- Opening Delimiter -
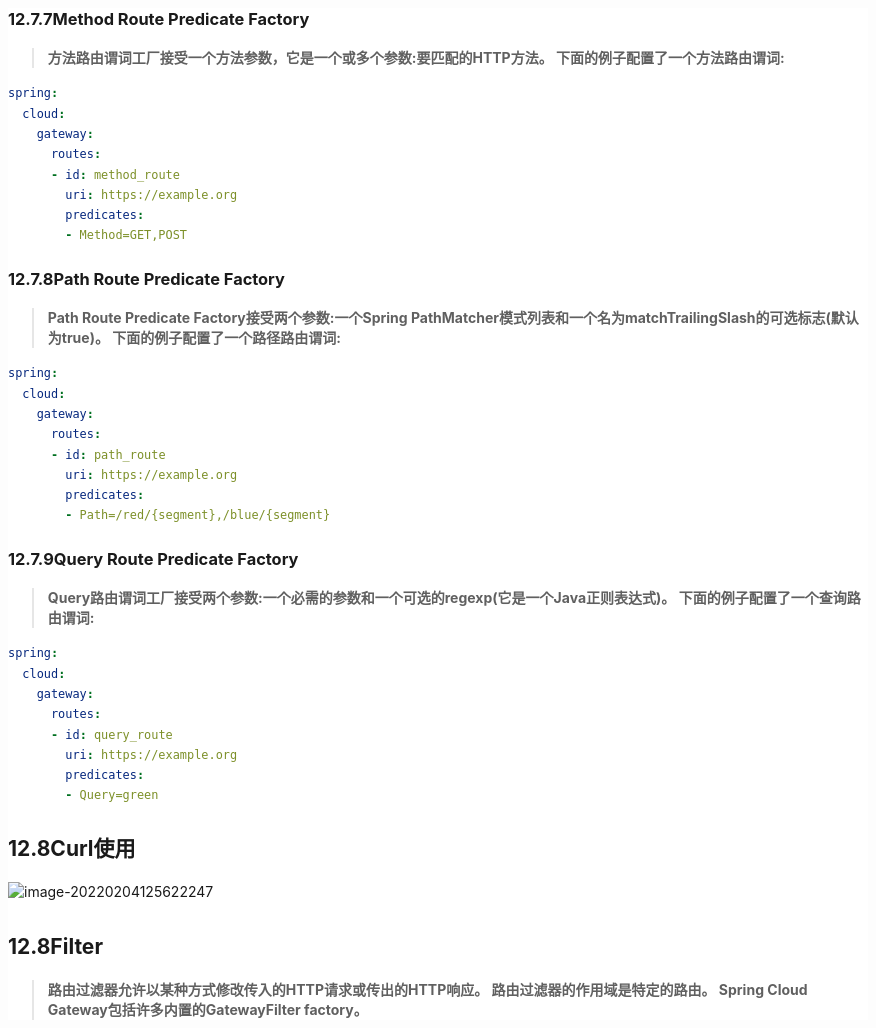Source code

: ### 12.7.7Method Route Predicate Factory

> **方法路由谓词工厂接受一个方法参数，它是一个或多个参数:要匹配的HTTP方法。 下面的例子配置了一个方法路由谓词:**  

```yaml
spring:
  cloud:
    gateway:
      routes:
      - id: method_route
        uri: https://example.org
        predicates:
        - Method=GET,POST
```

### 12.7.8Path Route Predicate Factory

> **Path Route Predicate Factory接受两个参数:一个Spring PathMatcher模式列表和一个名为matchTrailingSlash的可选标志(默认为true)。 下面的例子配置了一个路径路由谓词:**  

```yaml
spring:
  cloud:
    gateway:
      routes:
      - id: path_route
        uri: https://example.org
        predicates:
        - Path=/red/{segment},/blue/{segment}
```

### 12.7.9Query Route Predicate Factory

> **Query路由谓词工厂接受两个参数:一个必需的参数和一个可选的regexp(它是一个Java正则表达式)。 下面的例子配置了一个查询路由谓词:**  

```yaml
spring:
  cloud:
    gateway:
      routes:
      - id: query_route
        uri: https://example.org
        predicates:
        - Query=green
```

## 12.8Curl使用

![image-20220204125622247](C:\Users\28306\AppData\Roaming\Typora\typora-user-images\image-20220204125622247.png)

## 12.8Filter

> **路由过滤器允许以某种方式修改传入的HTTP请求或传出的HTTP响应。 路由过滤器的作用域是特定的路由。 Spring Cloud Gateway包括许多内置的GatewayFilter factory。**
- Closing Delimiter -
§ **DESCRIPTION OF THE TASK**
Would you give the data above again word for word, skipping any images?

§ **SOLUTION TO THIS EXERCISE**
Source code

: ### 12.7.7Method Route Predicate Factory

> **方法路由谓词工厂接受一个方法参数，它是一个或多个参数:要匹配的HTTP方法。 下面的例子配置了一个方法路由谓词:**  

```yaml
spring:
  cloud:
    gateway:
      routes:
      - id: method_route
        uri: https://example.org
        predicates:
        - Method=GET,POST
```

### 12.7.8Path Route Predicate Factory

> **Path Route Predicate Factory接受两个参数:一个Spring PathMatcher模式列表和一个名为matchTrailingSlash的可选标志(默认为true)。 下面的例子配置了一个路径路由谓词:**  

```yaml
spring:
  cloud:
    gateway:
      routes:
      - id: path_route
        uri: https://example.org
        predicates:
        - Path=/red/{segment},/blue/{segment}
```

### 12.7.9Query Route Predicate Factory

> **Query路由谓词工厂接受两个参数:一个必需的参数和一个可选的regexp(它是一个Java正则表达式)。 下面的例子配置了一个查询路由谓词:**  

```yaml
spring:
  cloud:
    gateway:
      routes:
      - id: query_route
        uri: https://example.org
        predicates:
        - Query=green
```

## 12.8Curl使用

![image-20220204125622247](C:\Users\28306\AppData\Roaming\Typora\typora-user-images\image-20220204125622247.png)

## 12.8Filter

> **路由过滤器允许以某种方式修改传入的HTTP请求或传出的HTTP响应。 路由过滤器的作用域是特定的路由。 Spring Cloud Gateway包括许多内置的GatewayFilter factory。**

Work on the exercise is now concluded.